1 – A Convenção de Haia sobre os Aspetos Civis do Rapto Internacional de Crianças, concluída em Haia em 25/10/1980, ratificada por Portugal através do Decreto do Governo n.º 33/83, de 11/05 e o Regulamento (UE) 2019/1111 do Conselho de 25 de junho de 2019 relativo à competência, ao reconhecimento e à execução de decisões em matéria matrimonial e em matéria de responsabilidade parental e ao rapto internacional de crianças (Bruxelas II Ter), visam proteger a criança, no plano internacional, dos efeitos prejudiciais resultantes de uma mudança de domicílio ou de uma retenção ilícita, estabelecendo as formas que garantam o regresso mais rápido possível da criança ao Estado da sua residência habitual.

2 – Estando assente a ilicitude da retenção, os tribunais têm de determinar o regresso imediato da criança, salvo se ocorrerem as circunstâncias ponderosas que a Convenção de Haia e o referido Regulamento consideram aptas a fundamentar uma decisão de recusa.

3 – Tais circunstâncias podem passar pela prova de que existe risco grave de a criança, no seu regresso, ficar sujeita a perigos de ordem física ou psíquica, ou de qualquer outro modo, a ficar numa situação intolerável, devendo avaliar-se, também, se a criança já se encontra integrada no seu novo ambiente.

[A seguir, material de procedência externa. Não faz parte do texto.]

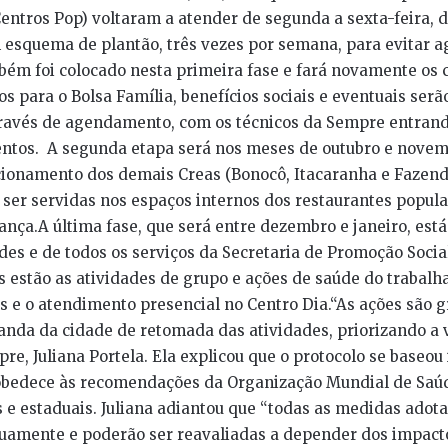
entros Pop) voltaram a atender de segunda a sexta-feira, d
 esquema de plantão, três vezes por semana, para evitar 
ém foi colocado nesta primeira fase e fará novamente os 
ços para o Bolsa Família, benefícios sociais e eventuais ser
través de agendamento, com os técnicos da Sempre entran
ntos. A segunda etapa será nos meses de outubro e nove
cionamento dos demais Creas (Bonocô, Itacaranha e Fazend
a ser servidas nos espaços internos dos restaurantes popul
nça.A última fase, que será entre dezembro e janeiro, está
ades e de todos os serviços da Secretaria de Promoção Soci
s estão as atividades de grupo e ações de saúde do trabalha
as e o atendimento presencial no Centro Dia.“As ações são g
nda da cidade de retomada das atividades, priorizando a v
pre, Juliana Portela. Ela explicou que o protocolo se baseou
obedece às recomendações da Organização Mundial de Saú
 e estaduais. Juliana adiantou que “todas as medidas adot
uamente e poderão ser reavaliadas a depender dos impac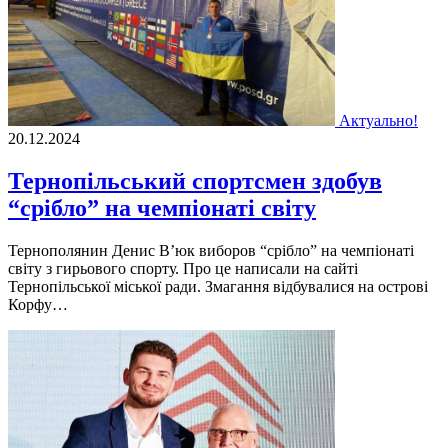
Актуально!
20.12.2024
Тернопільський спортсмен здобув
“срібло” на чемпіонаті світу
Тернополянин Денис В’юк виборов “срібло” на чемпіонаті
світу з гирьового спорту. Про це написали на сайті
Тернопільської міської ради. Змагання відбувалися на острові
Корфу…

4 – Salvaguardando a própria Convenção que este retorno não é automático ou mecânico, o superior interesse da criança deve ser ponderado de forma substanciada e à luz das exceções previstas nos artigos 12º e 13º, as quais implicam o exame da situação familiar no seu conjunto, e de elementos de ordem factual, afetiva, psicológica, material e médica com a preocupação de determinar qual é a melhor solução para a criança no contexto de um pedido de regresso ao país de origem.”